Paul Zindel lived during the later half of the 20th century. This was a period of change in America. With the end of the second world war, American culure reorganized itself in many ways to become both fully modernized and primarily consumer based. One aspect that became increasingly popular with the end of the second world war was the effect of radiation on various things. Before it was discovered that radioactivity was poisonous, Radium and other radioactive elements were used in consumer products (one example is a story I heard in Chemistry of wristwatches that had radium paint on the dials so would glow in the dark. The workers who painted these watches ended up with severe problems as a result, including some with forked tongues from where they would lick the point of the paint brush to make the brush pointy). Today Americium is commonly used in smoke detectors, but apparently hasn't any serious risks of radiation poisoning.
The premise of The Effects of Gamma Rays on Man-In-The-Moon Marigolds follows a mother and her two daughters as the go about their daily lives. The mother, however, does not think the girls should be going to school. She believes that they should be attending to their domestic duties. One daughter, Tillie (short for Matilda) is an intelligent student who is enthusiastic about science. The other daughter, Tillie has been kept home for so long that the school is calling on account of her truency.

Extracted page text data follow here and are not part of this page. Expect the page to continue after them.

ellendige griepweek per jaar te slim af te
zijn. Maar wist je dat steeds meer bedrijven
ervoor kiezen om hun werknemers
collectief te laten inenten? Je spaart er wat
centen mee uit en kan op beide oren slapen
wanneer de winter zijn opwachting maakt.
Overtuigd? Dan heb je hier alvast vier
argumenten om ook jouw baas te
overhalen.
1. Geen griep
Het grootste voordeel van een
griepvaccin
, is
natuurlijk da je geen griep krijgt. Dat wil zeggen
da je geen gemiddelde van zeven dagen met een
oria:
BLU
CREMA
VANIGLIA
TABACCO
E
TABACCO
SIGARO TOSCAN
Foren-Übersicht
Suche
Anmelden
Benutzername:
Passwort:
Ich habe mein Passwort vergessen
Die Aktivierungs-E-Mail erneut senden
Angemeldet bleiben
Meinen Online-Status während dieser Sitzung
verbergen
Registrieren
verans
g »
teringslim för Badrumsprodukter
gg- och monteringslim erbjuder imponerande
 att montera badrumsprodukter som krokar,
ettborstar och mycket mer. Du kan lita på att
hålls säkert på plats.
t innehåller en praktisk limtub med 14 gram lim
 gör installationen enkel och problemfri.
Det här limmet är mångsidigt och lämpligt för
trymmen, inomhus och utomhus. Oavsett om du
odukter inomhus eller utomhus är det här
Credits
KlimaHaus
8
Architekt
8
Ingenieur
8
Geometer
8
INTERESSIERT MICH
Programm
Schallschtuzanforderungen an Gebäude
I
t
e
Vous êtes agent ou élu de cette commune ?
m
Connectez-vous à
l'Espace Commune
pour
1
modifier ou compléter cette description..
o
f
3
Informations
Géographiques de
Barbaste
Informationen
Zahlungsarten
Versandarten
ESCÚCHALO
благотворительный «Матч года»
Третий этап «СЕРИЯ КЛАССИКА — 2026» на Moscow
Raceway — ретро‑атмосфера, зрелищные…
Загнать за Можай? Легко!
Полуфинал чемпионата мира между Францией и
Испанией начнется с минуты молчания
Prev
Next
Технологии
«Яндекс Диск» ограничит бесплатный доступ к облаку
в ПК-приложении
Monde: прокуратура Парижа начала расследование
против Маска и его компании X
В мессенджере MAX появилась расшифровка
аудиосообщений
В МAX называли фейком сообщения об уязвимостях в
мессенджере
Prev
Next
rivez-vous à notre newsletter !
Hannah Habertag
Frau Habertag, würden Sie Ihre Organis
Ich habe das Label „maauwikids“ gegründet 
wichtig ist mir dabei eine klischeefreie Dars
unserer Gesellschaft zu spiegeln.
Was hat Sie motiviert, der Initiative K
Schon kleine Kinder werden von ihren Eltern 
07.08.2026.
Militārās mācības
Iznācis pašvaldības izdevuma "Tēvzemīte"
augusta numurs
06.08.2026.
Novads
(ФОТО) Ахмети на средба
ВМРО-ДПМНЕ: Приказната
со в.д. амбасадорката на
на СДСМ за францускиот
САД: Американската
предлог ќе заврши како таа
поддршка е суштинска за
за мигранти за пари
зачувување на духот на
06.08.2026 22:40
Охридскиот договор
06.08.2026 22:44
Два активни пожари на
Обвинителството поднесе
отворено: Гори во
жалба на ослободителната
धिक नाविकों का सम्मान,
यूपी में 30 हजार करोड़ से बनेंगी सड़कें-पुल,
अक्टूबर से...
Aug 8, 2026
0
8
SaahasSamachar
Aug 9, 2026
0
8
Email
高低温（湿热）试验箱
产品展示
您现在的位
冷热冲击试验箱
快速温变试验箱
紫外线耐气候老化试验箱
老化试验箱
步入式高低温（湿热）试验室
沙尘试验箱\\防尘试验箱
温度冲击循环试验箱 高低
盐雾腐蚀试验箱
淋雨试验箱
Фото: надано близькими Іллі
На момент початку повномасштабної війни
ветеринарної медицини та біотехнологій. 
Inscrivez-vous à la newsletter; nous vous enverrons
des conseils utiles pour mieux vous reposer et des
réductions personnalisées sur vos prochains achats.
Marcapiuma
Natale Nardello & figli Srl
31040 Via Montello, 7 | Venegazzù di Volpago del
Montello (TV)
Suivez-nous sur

The mother, Beatrice, displays typical anti-intellectual attitudes, especially towards the daughters' schooling.
This play occurs during a period of time when America was shifting into post-modernity. To that extent, there is a disconnect between the parent, who belongs to an era before mass education and the children who are living in a time of intellectual freedom as well as an approaching civil equality between the sexes. Zindel has done an affective job at characterizing the post-nuclear family: the father is absent, dead since the beginning of the story, the daughters each come to represent a different attitude of their generation, and the mother is clinging to conventional ideas about the sexes and what women should and should not be doing. This is a theme to watch out for in YA literature.
Younger readers should sympathize to some degree with the daughters and the conflicting authority figures between home and school. The genre of young adult literature arose out of the desire to portray those young people who are both caught between the margin of child and adult, but also for those who might still be children if not for adult circumstances forcing them into maturity. This is one of the touchstones of YA literature, showing young people, too old to be children or too mature to be thought of as children, caught in a difficult situation that they must learn to handle like adults. The situations are not realistic in all cases, but they present a kind of life that may be true for some, but all will empathize with. In the case with The Effects of Gamma Rays on Man-In-The-Moon Marigolds perhaps creates a caricature of anachronistic attitudes post-WWII, but it vividly expresses some of the dangers of those attitudes when they are allowed to play out.